Sunday, July 27, 2014

A view from Amherst Island.




Amherst Island is a kind a sanctuary. For migratory birds, for period architecture, for various aspects of simple farm life, for events of historic importance and for people. 
Those who live here (and the many who visit by ferry) find something restful and calmingly beautiful about this island of farms, fields, forests and stone walls. Something seems safe and right about the place. I sense that the historic walls everywhere on the island are still doing their job - enclosing that which is meaningful and timeless, and providing protection from all that isn't.  

Unfortunately they can not completely hide the ugliness of industrialization. If you look north from Amherst Island, over the Bay of Quinte's 'North Channel' the view is spoiled by the Lafarge Cement Plant. 

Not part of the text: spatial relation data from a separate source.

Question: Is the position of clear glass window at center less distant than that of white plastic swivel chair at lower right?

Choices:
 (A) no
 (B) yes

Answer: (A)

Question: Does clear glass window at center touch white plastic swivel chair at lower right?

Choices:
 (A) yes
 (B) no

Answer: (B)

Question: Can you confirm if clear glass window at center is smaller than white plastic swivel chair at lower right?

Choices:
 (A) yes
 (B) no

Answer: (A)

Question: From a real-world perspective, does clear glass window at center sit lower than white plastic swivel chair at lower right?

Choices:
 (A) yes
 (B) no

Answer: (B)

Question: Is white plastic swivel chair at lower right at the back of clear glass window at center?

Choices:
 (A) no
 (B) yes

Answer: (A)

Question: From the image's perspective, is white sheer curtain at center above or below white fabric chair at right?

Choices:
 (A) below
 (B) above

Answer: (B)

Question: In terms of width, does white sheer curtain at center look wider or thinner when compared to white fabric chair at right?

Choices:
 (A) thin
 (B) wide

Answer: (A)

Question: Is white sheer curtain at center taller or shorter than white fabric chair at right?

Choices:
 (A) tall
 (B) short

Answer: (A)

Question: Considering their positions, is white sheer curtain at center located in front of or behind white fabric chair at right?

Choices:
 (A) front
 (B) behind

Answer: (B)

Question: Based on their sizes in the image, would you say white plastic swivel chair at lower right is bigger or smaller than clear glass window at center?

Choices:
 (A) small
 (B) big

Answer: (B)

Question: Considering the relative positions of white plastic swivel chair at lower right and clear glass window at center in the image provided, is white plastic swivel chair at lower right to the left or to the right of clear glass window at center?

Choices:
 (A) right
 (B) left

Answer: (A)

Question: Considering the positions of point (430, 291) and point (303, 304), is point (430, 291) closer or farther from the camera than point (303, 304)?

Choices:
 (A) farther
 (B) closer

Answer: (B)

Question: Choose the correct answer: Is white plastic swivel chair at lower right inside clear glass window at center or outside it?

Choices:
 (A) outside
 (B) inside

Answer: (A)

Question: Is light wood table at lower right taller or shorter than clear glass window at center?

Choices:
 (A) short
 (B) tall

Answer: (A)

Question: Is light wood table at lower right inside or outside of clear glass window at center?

The very chunks of material that the walls on the island (like this one in the foreground) are all made of - limestone - is the very stuff that when extracted in great bulk on the mainland and heated to within a quarter of the temperature of the surface of the sun, and then crushed up with other chemicals, produces 'cement'. 

Newer factories, wider highways, bigger shopping malls and more ugly industrial buildings can then be constructed from concrete which is made from that cement.  This represents a type progress.

So far, the threat of this kind of progress has been kept off the island. The Ontario government however has big plans to build dozens of tall wind turbines to clutter the landscape, and generate great mega watts of power. This will be a great change to the island and a concern to every person who holds Amherst dear to their hearts.

I think the challenge now for the Amherst Island is to look to another kind of progress  -  Preservation, which is a process that isn't focused just on extracting and using up new resources. It's a building with and upon the things we have at hand.

Any other progress is ultimately destructive.  I think - as do many others on the island including Andrea Cross who showed us around last week -  that the preserving of the island's stone heritage is an important part of that preservation process.